# just a girl who wants to catch salmon!!



## 6667supersport (Oct 10, 2012)

Fishinggurl said:


> So we hit the bestie and snagged one. Circus events down by the river. Crazy fun! Exhausted!


Congrats on your first salmon, hoping to get my son hooked up next weekend


----------



## piscatorial warrior (Sep 14, 2011)

How far downstream from the dam? I didn't see you there.


----------



## Fishinggurl (Apr 25, 2015)

I was near the Indian Reservation. Fished Sat night and all day Sunday.


----------



## Robert Holmes (Oct 13, 2008)

You passed this one up by not going far enough north and a little bit east. It was caught off from a breakwall. I did not know it at the time but it was double hooked by two of my poles on spawn bags. I caught it on one pole netted it and had to cut through a tangled mess of line. When I cleaned it there was two hooks and bags in its stomach. It was 31 inches and 13 pounds.


----------



## Jim "Sonny" Jones (Sep 14, 2015)

Fishinggurl said:


> I'm looking to take a road trip this weekend and hoping to catch some salmon!! Can anyone help a girl out and tell me where they are in at?? I would love a Steelie too!!
> 
> What rivers?? I'm an east side girl so I have no idea what's going on with the west side of the state!





Fishinggurl said:


> I'm looking to take a road trip this weekend and hoping to catch some salmon!! Can anyone help a girl out and tell me where they are in at?? I would love a Steelie too!!
> 
> What rivers?? I'm an east side girl so I have no idea what's going on with the west side of the state!

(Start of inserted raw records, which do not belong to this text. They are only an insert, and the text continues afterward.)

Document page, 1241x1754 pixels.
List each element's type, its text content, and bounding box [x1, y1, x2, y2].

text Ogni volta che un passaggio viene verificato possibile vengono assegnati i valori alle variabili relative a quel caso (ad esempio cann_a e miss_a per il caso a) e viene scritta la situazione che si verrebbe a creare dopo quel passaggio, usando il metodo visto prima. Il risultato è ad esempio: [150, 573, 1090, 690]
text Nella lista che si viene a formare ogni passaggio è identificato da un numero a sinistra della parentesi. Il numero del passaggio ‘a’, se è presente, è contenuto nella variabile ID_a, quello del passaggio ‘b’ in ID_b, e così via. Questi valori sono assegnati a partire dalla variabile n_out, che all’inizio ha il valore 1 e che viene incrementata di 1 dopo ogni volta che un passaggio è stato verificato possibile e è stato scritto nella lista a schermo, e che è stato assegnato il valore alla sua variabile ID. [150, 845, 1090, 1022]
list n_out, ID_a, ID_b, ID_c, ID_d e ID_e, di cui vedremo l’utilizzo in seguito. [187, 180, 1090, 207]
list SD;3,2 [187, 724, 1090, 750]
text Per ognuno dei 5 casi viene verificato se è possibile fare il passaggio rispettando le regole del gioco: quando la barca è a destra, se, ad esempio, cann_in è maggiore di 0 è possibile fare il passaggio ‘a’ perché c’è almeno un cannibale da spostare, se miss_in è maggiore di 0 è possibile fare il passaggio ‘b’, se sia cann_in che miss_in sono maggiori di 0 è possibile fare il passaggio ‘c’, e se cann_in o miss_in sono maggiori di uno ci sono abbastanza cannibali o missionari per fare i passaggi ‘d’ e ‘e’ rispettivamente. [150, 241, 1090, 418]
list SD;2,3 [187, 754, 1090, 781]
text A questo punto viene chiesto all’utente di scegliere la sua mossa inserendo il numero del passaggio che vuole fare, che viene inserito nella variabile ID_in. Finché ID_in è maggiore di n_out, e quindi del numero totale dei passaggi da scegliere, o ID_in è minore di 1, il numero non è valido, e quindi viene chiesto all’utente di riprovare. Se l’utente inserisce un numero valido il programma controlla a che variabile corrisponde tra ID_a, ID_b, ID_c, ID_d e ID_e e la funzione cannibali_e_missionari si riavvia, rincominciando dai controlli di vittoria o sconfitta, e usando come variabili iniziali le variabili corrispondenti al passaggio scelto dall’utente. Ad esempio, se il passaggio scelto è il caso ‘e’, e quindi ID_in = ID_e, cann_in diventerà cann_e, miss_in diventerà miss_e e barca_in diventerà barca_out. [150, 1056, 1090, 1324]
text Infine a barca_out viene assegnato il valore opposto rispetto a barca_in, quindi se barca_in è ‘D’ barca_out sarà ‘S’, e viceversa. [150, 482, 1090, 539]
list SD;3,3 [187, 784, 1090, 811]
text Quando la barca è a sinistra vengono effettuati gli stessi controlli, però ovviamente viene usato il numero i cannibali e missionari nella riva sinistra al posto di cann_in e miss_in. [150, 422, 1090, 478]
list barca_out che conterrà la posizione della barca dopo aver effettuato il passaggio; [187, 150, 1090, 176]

I'm Heading to the PM This weekend 18,19,20 ill let ya know whats up


----------



## Mstash (Sep 18, 2004)

Jim "Sonny" Jones said:


> I'm Heading to the PM This weekend 18,19,20 ill let ya know whats up


Going for a 15 hr drive this coming Friday for two weeks. Fish or no fish I'm planning on having a good time. It's vacatiuon


----------



## Pier Pressure (Dec 21, 2008)

Mstash said:


> Going for a 15 hr drive this coming Friday for two weeks. Fish or no fish I'm planning on having a good time. It's vacatiuon


Safe travels, my friend. See you guys on the river.


----------



## piscatorial warrior (Sep 14, 2011)

Have a safe trip. I hope Michigan shows you (and everyone else) Her bounty!


----------



## JimP (Feb 8, 2002)

Robert Holmes said:


> You passed this one up by not going far enough north and a little bit east. It was caught off from a breakwall. I did not know it at the time but it was double hooked by two of my poles on spawn bags. I caught it on one pole netted it and had to cut through a tangled mess of line. When I cleaned it there was two hooks and bags in its stomach. It was 31 inches and 13 pounds.


My son and I had the exact same thing happen fishing Browns off the beach inside Frankfort break wall.
We each had hits a few seconds apart, ran over to the rod holders and set the hooks, started reeling and had the same fish. Not going to lose many with a backup hookset on a 2nd rod, LOL


----------



## Robert Holmes (Oct 13, 2008)

Keep trying there fishinggurl you will get hooked up soon. When it happens keep your drag loose but not too loose and play the fish out. You will get one, sooner or later.


----------



## bigeye94 (Dec 26, 2013)

The fishing God have been good to me lately!!!


----------



## UAreaper007 (Aug 28, 2015)

bigeye94 said:


> View attachment 190082
> View attachment 190083
> View attachment 190084
> 
> ...


great looking fish!


----------



## MastrBaitr88 (Dec 25, 2013)

I have a little piece of property on the pere marquette about 40 minutes inland from ludington, best spots for salmon no doubt! there are also some really nice public areas for trout down the road from me, my husband and I are going up this comming up weekend to check it out. I would try your luck somewhere on the PM for sure you might even catch a pike!


----------